読む文章
****************************************
笠戸島の防空砲台と照聴所を再訪しましたので、施設配置図を掲載するとともに記事の書き換えを行っていきます。

 

下松市沖に浮かぶ笠戸島には、開戦直後に「深浦特設見張所(照聴所)」が、戦争末期には「笠戸防空砲台」が設置されました。

 

◆参考リンク:【徳山海軍警備隊の要図・概略】【笠戸防空砲台】【発電所

 

戦後米軍が撮影した空中写真には各施設がはっきり写っていますので、名称を付与して掲載します。

(国土地理院 空中写真閲覧サービス USA-M114-37、1947年3月)

 

ではまず「深浦特設見張所(照聴所)」をレポートしますが、最初に『戦時日誌』を辿りながら履歴を書いていきます。
****************************************
[空間についての質問の記録]
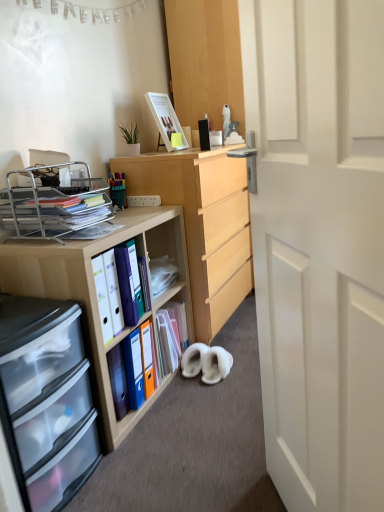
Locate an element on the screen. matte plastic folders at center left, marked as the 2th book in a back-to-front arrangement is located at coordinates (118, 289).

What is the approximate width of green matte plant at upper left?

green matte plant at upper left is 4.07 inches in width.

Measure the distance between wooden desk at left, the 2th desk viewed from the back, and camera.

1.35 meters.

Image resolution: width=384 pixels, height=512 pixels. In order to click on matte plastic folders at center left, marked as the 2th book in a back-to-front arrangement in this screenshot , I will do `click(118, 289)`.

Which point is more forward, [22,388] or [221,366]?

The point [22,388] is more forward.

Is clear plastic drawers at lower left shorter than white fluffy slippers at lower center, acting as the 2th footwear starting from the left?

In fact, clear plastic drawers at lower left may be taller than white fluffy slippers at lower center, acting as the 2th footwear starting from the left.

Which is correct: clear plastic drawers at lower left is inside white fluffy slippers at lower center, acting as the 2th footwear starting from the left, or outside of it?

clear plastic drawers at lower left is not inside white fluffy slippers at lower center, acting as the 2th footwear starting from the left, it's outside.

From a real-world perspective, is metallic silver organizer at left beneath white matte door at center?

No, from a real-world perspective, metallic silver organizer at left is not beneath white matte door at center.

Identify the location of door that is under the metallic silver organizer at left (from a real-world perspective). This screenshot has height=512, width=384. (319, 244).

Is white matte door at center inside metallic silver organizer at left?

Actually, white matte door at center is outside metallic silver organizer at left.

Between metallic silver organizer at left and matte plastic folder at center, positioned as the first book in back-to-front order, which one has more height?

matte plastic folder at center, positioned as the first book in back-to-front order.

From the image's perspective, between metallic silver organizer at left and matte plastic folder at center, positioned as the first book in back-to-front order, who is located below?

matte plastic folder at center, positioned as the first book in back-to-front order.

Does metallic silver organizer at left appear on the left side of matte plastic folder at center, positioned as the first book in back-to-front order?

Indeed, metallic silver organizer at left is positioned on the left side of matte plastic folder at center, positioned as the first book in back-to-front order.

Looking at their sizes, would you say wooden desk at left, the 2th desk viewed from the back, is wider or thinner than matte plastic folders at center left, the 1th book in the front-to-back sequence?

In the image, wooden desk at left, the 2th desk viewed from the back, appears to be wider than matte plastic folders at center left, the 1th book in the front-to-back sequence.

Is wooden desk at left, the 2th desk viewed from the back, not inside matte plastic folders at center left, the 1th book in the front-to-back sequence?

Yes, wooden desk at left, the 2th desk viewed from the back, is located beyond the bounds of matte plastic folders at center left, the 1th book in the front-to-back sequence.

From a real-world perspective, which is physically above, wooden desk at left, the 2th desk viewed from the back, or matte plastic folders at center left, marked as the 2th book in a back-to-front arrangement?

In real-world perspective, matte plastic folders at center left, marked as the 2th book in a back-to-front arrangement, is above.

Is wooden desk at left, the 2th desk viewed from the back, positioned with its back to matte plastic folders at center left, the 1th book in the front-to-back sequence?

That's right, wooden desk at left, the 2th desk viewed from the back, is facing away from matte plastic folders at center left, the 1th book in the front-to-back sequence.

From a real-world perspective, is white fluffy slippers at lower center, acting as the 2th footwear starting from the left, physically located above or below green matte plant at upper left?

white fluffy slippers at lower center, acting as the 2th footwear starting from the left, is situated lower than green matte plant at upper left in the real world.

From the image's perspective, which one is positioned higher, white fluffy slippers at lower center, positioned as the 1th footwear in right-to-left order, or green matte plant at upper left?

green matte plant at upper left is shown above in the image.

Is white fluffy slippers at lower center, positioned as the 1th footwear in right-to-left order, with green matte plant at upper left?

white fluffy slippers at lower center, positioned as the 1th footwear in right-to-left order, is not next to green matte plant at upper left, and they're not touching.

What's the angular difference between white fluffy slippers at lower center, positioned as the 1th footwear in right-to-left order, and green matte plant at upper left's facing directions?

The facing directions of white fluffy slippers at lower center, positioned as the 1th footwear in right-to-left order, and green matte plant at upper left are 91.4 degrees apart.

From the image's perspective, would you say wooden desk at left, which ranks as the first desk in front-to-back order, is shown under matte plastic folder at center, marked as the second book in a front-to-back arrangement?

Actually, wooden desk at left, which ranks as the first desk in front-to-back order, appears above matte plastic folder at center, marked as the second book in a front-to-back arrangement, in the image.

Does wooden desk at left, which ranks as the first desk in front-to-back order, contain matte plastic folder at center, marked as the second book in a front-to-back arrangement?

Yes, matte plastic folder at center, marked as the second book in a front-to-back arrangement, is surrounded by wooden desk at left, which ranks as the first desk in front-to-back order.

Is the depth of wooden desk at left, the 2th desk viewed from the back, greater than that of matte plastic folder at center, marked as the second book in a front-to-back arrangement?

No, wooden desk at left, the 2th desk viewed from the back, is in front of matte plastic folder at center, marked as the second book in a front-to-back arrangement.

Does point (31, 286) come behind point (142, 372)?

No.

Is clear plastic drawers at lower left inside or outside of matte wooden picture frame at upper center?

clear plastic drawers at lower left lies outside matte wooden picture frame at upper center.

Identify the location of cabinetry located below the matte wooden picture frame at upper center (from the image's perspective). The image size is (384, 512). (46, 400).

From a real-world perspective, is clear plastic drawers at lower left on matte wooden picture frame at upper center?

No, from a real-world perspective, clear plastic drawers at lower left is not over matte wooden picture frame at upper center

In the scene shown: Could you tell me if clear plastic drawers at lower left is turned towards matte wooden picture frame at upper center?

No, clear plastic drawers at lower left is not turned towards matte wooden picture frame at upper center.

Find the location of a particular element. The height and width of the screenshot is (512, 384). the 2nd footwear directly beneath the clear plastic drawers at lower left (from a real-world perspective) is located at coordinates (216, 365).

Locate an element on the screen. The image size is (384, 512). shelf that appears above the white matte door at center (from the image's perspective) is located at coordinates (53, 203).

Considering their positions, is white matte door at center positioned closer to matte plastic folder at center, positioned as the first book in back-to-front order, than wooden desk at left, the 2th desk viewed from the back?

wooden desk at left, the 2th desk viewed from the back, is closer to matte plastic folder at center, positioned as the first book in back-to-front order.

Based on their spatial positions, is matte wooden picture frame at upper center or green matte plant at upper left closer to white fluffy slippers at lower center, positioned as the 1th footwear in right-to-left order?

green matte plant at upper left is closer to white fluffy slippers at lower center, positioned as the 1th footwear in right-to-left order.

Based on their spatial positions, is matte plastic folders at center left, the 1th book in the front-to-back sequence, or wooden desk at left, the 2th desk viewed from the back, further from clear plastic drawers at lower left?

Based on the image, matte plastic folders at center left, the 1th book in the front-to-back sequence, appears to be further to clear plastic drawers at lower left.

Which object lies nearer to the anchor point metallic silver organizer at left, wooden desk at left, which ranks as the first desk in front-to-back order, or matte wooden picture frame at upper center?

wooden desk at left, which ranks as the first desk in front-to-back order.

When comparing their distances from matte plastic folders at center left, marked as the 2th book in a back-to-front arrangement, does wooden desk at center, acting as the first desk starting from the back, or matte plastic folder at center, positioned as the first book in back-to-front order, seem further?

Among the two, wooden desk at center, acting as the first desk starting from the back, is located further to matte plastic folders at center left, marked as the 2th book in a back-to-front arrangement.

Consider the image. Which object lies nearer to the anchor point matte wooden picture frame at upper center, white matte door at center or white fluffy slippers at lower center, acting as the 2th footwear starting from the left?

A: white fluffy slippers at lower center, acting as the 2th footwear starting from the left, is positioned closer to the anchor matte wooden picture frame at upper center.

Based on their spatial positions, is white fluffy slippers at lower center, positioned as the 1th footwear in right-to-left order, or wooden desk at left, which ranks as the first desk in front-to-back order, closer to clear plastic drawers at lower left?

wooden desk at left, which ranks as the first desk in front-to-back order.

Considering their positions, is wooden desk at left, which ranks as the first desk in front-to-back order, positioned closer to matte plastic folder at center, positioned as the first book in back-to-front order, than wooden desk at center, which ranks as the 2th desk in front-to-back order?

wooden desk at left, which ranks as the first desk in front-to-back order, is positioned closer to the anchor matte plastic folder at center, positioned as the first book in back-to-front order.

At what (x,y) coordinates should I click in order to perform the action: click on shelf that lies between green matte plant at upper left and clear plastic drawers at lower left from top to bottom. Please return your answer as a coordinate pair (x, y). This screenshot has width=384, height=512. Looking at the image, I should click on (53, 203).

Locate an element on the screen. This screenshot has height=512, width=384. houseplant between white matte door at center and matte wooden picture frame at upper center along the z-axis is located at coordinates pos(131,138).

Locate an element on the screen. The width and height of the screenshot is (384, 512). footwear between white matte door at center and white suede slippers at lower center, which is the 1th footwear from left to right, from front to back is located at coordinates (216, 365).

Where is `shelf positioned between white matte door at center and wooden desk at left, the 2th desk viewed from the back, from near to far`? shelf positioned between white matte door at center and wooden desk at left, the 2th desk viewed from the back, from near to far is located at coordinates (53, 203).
****************************************
出された課題 A
次の(i)〜(iii)が笠戸島の文章に合っているか、それぞれ「はい」か「いいえ」で答え、決め手になる文章の言葉をそのまま引いてください。(i) 深浦特設見張所は戦争末期に設けられた。(ii) 空中写真は戦後に米軍が撮ったものである。(iii) 笠戸島は下松市の沖にある。
出された課題 B
記録の最初から「The point [22,388] is more forward.」を含む行まで(その行も含む)を、「番号」と「記録の行」の2列のMarkdown表に変えてください。空行と画像は表に入れないでください。
この記録は、笠戸島の文章とはまったく関係がありません。

課題の答え A
(i) いいえ。「開戦直後に「深浦特設見張所(照聴所)」が」
(ii) はい。「戦後米軍が撮影した空中写真には各施設がはっきり写っています」
(iii) はい。「下松市沖に浮かぶ笠戸島には」

課題の答え B
| 番号 | 記録の行 |
|---|---|
| 1 | Locate an element on the screen. matte plastic folders at center left, marked as the 2th book in a back-to-front arrangement is located at coordinates (118, 289). |
| 2 | What is the approximate width of green matte plant at upper left? |
| 3 | green matte plant at upper left is 4.07 inches in width. |
| 4 | Measure the distance between wooden desk at left, the 2th desk viewed from the back, and camera. |
| 5 | 1.35 meters. |
| 6 | Image resolution: width=384 pixels, height=512 pixels. In order to click on matte plastic folders at center left, marked as the 2th book in a back-to-front arrangement in this screenshot , I will do `click(118, 289)`. |
| 7 | Which point is more forward, [22,388] or [221,366]? |
| 8 | The point [22,388] is more forward. |